> [Problem set]
[1] Translate this sentence from the article on the new anti-Clinton super-PAC into Spanish: "The idea is that conservative donors reluctant to support Trump can still donate in good conscience to a super-PAC that only attacks Clinton."
[2] Use the article on the new anti-Clinton super-PAC to answer each question briefly.
(a) According to new filings, how much cash on hand does the Trump campaign have?
(b) Which hedge fund did Robert Mercer co-found?
(c) How much did Mercer and his daughter Rebekah put into Keep the Promise PAC during the primaries?
[3] From the article on the new anti-Clinton super-PAC, reproduce the passage starting with "Robert Mercer, the" and going on through "the super-PAC’s creation.".

> [Extracted text]
***

New Super-PAC Launches for Donors Who Won’t Back Trump But Loathe Clinton
(Bloomberg) —For all his prowess at appealing to Republican voters, Donald Trump has struggled mightily to win over rich Republican donors. After savaging major party funders as corrupt insiders during the primaries, Trump is finding them reluctant to open their wallets. With Trump’s campaign reeling and nearly broke — new filings show it has less than $1.3 million cash on hand— outside allies are stepping in.
Robert Mercer, the GOP mega-donor and co-founder of Renaissance Technologies hedge fund who once backed Texas Senator Ted Cruz, is launching a super-PAC with a novel twist to get establishment-minded donors off the sidelines. The new project will informally be dubbed the “Defeat Crooked Hillary PAC” and, despite its Trumpian name, will focus solely on attacking Clinton, not boosting Trump. The idea is that conservative donors reluctant to support Trump can still donate in good conscience to a super-PAC that only attacks Clinton. “It’s a way to participate without [directly] supporting Trump,” says a source involved in the super-PAC’s creation.
Mercer’s new anti-Hillary vehicle is actually a refurbished version of Keep the Promise PAC, a pro-Cruz super-PAC that Mercer and his daughter Rebekah poured $13.5 million into during the primaries. Kellyanne Conway, the Republican pollster who is president of Keep the Promise PAC, may leave to join the Trump campaign.

***

> [Records]
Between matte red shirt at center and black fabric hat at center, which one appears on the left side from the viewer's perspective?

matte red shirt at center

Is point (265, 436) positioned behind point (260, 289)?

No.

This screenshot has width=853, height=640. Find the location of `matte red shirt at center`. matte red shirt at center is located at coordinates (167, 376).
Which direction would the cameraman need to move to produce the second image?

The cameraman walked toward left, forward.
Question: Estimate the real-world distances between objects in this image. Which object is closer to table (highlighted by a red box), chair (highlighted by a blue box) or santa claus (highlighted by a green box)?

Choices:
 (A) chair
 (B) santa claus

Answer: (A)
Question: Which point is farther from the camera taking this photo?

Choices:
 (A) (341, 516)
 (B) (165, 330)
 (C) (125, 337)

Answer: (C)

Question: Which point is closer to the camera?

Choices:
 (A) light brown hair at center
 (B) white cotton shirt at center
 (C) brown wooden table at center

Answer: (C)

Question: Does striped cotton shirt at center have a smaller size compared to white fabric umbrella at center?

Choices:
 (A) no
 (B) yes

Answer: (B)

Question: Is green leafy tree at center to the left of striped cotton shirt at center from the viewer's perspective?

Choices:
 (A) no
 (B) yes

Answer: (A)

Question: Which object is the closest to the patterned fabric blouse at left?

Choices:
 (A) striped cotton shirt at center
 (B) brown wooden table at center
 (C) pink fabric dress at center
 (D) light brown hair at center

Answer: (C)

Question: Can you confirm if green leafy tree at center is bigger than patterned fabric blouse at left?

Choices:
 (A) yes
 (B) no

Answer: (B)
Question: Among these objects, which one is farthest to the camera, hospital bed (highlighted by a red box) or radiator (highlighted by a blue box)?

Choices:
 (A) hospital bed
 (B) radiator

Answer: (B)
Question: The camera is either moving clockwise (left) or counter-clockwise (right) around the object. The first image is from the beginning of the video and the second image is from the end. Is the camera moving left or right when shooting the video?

***

> [Answer list]
[1] La idea es que los donantes conservadores reacios a apoyar a Trump todavía puedan donar con la conciencia tranquila a un super-PAC que solo ataca a Clinton.

[2]
(a) Less than $1.3 million.
(b) Renaissance Technologies.
(c) $13.5 million.

[3]
Robert Mercer, the GOP mega-donor and co-founder of Renaissance Technologies hedge fund who once backed Texas Senator Ted Cruz, is launching a super-PAC with a novel twist to get establishment-minded donors off the sidelines. The new project will informally be dubbed the “Defeat Crooked Hillary PAC” and, despite its Trumpian name, will focus solely on attacking Clinton, not boosting Trump. The idea is that conservative donors reluctant to support Trump can still donate in good conscience to a super-PAC that only attacks Clinton. “It’s a way to participate without [directly] supporting Trump,” says a source involved in the super-PAC’s creation.